The public and private sectors are investing in finding ways to use fossil fuels long into the future.
Wyoming Infrastructure Authority’s Jason Begger said researchers will be using this machine to find a way to trap carbon and recycle it. The Cowboy State’s Powder River Basin is ground zero for these efforts.
This may just look like any other building. But it represents a new project to trap carbon and recycle it. “If we can develop carbon capture types of technology that remove that from the atmosphere, then, hopefully, coal and oil and gas can be used long into the future,” said Jason Begger, the Executive Director of the Wyoming Infrastructure Authority.
The Wyoming Infrastructure Authority’s Jason Begger helps oversee the program to find a way to reduce CO2 emissions. The state of Wyoming is joining private utility companies, pumping millions of dollars into the initiative.
“What we are really trying to do is change the narrative around carbon emissions…recognizing it for what it is which is an engineering challenge,” said Begger.
Researchers will be using a carbon capture machine for the very first test by the end of September. Researchers are hoping they can use carbon capture to liquefy carbon and use it in oil fields to access even more oil underground. All this is taking place on the same property as the Dry Fork Power Station. Plant manager Tom Stalcup tells me it is one of the cleanest coal-fired power plants in the nation.
“Just a great example of doing things right,” said Stalcup. “What goes up the chimney is pure nitrogen and water,” he explained. “That’s in the environment so that’s a good thing.” But the plant releases about as much CO2—a greenhouse gas—as other coal plants, according to local energy experts. Stalcup said that they are constantly finding new ways to reduce CO2 emissions.

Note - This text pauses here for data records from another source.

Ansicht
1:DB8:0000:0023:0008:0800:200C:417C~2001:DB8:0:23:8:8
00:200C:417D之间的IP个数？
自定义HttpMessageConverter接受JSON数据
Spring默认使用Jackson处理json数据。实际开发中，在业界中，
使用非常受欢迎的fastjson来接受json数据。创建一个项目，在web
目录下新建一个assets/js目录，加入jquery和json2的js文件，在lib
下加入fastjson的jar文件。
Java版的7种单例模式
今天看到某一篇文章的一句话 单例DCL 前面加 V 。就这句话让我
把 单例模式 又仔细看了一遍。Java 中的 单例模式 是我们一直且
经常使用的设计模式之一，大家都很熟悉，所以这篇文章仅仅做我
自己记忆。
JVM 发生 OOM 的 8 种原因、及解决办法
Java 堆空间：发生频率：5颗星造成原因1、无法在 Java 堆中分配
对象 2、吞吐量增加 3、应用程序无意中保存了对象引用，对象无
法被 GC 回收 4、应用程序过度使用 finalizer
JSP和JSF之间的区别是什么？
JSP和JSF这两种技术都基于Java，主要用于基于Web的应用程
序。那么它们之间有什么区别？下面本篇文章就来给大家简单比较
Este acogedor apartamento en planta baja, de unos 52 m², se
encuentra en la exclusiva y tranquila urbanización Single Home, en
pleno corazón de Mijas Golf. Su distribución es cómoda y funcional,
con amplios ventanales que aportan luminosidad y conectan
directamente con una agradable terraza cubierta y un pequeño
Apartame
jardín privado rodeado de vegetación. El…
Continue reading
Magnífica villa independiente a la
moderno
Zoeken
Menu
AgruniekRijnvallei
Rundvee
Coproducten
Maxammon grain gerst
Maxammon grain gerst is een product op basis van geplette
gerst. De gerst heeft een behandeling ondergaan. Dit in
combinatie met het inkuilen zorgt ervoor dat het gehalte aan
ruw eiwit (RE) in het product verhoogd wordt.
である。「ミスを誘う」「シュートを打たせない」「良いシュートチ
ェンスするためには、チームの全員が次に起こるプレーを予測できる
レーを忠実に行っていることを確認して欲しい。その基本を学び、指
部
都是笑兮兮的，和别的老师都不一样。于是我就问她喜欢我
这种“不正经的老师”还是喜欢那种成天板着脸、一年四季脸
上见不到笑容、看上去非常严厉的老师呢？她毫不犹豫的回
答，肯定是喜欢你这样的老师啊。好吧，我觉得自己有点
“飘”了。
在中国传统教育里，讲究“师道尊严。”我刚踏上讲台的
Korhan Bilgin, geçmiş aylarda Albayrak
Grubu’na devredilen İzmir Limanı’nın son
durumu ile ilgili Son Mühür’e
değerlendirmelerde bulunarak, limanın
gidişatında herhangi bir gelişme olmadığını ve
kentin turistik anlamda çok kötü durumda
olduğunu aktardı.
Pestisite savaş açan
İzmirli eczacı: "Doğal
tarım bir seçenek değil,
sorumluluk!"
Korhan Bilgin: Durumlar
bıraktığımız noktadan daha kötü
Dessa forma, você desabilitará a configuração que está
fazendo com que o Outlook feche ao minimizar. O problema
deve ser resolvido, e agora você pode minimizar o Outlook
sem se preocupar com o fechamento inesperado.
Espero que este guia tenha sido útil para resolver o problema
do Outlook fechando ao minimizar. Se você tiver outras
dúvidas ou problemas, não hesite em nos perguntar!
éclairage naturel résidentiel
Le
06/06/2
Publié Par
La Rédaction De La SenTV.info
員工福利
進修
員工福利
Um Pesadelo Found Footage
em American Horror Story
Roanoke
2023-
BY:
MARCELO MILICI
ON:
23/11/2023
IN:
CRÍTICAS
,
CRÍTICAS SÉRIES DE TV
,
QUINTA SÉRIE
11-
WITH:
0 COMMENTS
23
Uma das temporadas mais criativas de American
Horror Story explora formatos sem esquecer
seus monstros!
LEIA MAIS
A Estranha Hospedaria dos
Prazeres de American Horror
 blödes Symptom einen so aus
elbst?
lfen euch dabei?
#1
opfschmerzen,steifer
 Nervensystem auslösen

Connie Wilbert with the environmental advocacy group the Sierra Club says there is no such thing as clean coal. Wilbert, the Director of the Wyoming chapter of the group is concerned about CO2 emissions still going into the atmosphere. “Coal is not a clean fuel. It’s dirty, it’s full of toxins,” said Wilbert. Wilbert supports new research into ways to make coal cleaner, but she says private companies should be the only one picking up the check, without any help from taxpayers. “We think that it’s the responsibility primarily of industry to do that research,” said Gilbert. Wilbert said, ultimately, she and other environmentalists want to see a shift away from fossil fuels as soon as possible.